--- DATA FOR THIS TASK ---

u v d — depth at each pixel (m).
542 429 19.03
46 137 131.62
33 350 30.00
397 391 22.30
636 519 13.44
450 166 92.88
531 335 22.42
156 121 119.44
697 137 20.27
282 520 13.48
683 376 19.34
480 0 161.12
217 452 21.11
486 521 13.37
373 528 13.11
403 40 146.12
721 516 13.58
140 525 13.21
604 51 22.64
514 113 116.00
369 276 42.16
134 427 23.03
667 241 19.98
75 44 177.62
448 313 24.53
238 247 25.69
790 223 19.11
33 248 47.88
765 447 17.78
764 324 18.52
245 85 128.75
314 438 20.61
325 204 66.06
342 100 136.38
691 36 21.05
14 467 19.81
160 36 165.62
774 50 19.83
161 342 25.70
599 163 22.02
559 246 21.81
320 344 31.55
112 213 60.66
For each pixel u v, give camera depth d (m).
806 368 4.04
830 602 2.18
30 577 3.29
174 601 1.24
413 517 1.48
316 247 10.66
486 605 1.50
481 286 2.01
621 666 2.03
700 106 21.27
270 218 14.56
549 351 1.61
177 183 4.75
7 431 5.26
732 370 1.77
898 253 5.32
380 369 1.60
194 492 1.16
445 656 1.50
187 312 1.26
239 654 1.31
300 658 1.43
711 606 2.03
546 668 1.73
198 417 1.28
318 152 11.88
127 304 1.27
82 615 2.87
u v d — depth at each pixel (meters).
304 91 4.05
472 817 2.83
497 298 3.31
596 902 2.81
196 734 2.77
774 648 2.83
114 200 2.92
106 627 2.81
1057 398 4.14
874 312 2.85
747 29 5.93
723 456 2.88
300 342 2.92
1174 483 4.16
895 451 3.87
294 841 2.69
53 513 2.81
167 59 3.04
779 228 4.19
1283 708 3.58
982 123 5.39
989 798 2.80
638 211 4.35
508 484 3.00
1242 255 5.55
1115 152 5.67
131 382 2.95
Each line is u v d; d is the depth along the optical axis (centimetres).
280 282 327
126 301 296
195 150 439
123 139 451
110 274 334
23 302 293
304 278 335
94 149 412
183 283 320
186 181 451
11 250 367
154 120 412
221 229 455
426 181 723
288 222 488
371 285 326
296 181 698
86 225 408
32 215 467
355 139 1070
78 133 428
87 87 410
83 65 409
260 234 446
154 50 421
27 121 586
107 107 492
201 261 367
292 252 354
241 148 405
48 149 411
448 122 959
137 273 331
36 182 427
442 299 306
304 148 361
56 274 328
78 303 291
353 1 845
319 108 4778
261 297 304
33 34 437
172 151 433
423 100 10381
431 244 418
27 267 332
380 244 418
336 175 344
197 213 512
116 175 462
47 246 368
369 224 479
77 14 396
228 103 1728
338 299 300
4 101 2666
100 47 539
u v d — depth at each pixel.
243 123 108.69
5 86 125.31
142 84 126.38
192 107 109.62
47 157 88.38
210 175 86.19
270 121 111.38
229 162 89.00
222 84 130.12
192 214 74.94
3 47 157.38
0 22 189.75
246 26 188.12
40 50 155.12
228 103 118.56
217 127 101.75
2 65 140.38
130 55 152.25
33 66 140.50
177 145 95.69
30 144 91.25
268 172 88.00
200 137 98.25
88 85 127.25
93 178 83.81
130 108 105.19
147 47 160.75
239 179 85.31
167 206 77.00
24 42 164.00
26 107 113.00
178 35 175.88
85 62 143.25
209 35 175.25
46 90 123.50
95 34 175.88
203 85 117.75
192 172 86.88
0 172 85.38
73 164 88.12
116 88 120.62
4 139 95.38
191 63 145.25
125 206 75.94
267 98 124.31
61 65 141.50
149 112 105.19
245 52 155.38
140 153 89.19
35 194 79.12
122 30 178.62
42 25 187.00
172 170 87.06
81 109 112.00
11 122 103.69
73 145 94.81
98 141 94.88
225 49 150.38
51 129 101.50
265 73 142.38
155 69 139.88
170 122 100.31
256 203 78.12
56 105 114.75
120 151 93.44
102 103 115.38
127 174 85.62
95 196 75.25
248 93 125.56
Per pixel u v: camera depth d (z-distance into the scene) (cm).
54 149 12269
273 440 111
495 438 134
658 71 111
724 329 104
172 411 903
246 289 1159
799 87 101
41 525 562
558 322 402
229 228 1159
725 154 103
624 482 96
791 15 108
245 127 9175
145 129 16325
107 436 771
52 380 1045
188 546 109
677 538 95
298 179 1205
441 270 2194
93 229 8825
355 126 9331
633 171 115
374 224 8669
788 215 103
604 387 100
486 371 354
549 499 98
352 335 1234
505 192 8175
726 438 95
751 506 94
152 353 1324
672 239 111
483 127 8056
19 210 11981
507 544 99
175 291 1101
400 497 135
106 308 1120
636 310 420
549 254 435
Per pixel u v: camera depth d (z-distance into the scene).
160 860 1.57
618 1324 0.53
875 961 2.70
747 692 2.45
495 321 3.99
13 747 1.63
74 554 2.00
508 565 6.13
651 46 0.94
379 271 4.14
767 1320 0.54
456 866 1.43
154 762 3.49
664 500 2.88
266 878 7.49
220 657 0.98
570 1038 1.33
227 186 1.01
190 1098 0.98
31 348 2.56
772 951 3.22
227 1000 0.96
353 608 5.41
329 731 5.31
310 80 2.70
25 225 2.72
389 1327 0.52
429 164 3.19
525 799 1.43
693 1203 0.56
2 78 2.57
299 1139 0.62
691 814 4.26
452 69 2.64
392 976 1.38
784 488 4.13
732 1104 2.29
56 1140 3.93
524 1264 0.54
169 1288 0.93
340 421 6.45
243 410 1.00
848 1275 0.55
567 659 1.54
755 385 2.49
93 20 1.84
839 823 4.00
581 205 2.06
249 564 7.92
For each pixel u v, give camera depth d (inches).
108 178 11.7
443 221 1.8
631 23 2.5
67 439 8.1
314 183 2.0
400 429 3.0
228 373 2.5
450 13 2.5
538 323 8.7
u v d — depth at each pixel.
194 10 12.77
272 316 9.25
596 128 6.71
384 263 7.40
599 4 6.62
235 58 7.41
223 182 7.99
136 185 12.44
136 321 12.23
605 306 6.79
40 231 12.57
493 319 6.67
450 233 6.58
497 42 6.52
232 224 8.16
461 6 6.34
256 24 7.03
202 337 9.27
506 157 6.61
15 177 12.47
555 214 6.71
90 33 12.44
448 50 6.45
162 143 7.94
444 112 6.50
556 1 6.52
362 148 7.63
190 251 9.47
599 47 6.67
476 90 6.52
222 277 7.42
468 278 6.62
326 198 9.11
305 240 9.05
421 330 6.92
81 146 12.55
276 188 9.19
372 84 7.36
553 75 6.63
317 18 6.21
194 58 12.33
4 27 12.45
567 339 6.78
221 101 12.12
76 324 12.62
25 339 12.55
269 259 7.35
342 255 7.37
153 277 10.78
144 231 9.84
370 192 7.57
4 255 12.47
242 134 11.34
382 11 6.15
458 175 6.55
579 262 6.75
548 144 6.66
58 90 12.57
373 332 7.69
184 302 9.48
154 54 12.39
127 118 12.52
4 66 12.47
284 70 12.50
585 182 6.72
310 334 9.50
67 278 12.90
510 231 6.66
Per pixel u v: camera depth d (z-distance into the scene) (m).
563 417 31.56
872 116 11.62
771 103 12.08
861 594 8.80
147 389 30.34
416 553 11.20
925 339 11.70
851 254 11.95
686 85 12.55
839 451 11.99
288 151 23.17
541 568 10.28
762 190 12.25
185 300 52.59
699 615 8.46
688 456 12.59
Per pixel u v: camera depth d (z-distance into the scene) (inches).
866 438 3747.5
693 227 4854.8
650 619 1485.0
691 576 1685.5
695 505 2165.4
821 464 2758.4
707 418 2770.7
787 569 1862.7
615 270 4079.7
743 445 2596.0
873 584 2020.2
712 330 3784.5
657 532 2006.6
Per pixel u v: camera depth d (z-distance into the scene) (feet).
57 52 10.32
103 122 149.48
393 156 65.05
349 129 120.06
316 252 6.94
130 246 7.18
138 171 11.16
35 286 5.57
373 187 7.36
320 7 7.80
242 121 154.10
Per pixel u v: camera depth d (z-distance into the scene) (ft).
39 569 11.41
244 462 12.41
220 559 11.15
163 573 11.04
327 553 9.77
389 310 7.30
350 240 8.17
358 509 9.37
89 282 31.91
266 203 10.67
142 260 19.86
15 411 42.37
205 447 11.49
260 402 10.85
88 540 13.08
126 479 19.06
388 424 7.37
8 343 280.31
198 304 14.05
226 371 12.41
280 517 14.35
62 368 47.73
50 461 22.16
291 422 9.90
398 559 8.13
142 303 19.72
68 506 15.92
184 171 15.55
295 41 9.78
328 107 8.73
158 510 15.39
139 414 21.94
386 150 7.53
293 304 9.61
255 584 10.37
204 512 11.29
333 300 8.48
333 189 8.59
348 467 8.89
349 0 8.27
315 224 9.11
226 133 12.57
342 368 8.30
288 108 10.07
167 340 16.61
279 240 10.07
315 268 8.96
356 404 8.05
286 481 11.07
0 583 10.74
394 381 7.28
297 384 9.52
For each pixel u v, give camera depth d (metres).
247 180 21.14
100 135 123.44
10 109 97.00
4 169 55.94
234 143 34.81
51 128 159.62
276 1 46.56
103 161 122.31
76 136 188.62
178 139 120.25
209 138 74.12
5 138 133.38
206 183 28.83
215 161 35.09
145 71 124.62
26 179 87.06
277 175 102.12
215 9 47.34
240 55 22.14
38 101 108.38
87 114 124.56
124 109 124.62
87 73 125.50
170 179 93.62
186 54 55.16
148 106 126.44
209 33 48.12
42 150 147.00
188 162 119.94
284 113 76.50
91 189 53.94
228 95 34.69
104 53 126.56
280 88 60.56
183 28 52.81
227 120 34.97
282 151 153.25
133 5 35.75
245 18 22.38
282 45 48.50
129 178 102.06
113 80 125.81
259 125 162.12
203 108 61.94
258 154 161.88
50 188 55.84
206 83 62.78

---

▸ **WHAT IS BEING ASKED**: Restate word for word only the lines above from the line containing "570 1038 1.33" to the line containing "244 462 12.41", both of them included.

▸ **RESPONSE AREA**:
570 1038 1.33
227 186 1.01
190 1098 0.98
31 348 2.56
772 951 3.22
227 1000 0.96
353 608 5.41
329 731 5.31
310 80 2.70
25 225 2.72
389 1327 0.52
429 164 3.19
525 799 1.43
693 1203 0.56
2 78 2.57
299 1139 0.62
691 814 4.26
452 69 2.64
392 976 1.38
784 488 4.13
732 1104 2.29
56 1140 3.93
524 1264 0.54
169 1288 0.93
340 421 6.45
243 410 1.00
848 1275 0.55
567 659 1.54
755 385 2.49
93 20 1.84
839 823 4.00
581 205 2.06
249 564 7.92
For each pixel u v, give camera depth d (inches).
108 178 11.7
443 221 1.8
631 23 2.5
67 439 8.1
314 183 2.0
400 429 3.0
228 373 2.5
450 13 2.5
538 323 8.7
u v d — depth at each pixel.
194 10 12.77
272 316 9.25
596 128 6.71
384 263 7.40
599 4 6.62
235 58 7.41
223 182 7.99
136 185 12.44
136 321 12.23
605 306 6.79
40 231 12.57
493 319 6.67
450 233 6.58
497 42 6.52
232 224 8.16
461 6 6.34
256 24 7.03
202 337 9.27
506 157 6.61
15 177 12.47
555 214 6.71
90 33 12.44
448 50 6.45
162 143 7.94
444 112 6.50
556 1 6.52
362 148 7.63
190 251 9.47
599 47 6.67
476 90 6.52
222 277 7.42
468 278 6.62
326 198 9.11
305 240 9.05
421 330 6.92
81 146 12.55
276 188 9.19
372 84 7.36
553 75 6.63
317 18 6.21
194 58 12.33
4 27 12.45
567 339 6.78
221 101 12.12
76 324 12.62
25 339 12.55
269 259 7.35
342 255 7.37
153 277 10.78
144 231 9.84
370 192 7.57
4 255 12.47
242 134 11.34
382 11 6.15
458 175 6.55
579 262 6.75
548 144 6.66
58 90 12.57
373 332 7.69
184 302 9.48
154 54 12.39
127 118 12.52
4 66 12.47
284 70 12.50
585 182 6.72
310 334 9.50
67 278 12.90
510 231 6.66
Per pixel u v: camera depth d (z-distance into the scene) (m).
563 417 31.56
872 116 11.62
771 103 12.08
861 594 8.80
147 389 30.34
416 553 11.20
925 339 11.70
851 254 11.95
686 85 12.55
839 451 11.99
288 151 23.17
541 568 10.28
762 190 12.25
185 300 52.59
699 615 8.46
688 456 12.59
Per pixel u v: camera depth d (z-distance into the scene) (inches).
866 438 3747.5
693 227 4854.8
650 619 1485.0
691 576 1685.5
695 505 2165.4
821 464 2758.4
707 418 2770.7
787 569 1862.7
615 270 4079.7
743 445 2596.0
873 584 2020.2
712 330 3784.5
657 532 2006.6
Per pixel u v: camera depth d (z-distance into the scene) (feet).
57 52 10.32
103 122 149.48
393 156 65.05
349 129 120.06
316 252 6.94
130 246 7.18
138 171 11.16
35 286 5.57
373 187 7.36
320 7 7.80
242 121 154.10
Per pixel u v: camera depth d (z-distance into the scene) (ft).
39 569 11.41
244 462 12.41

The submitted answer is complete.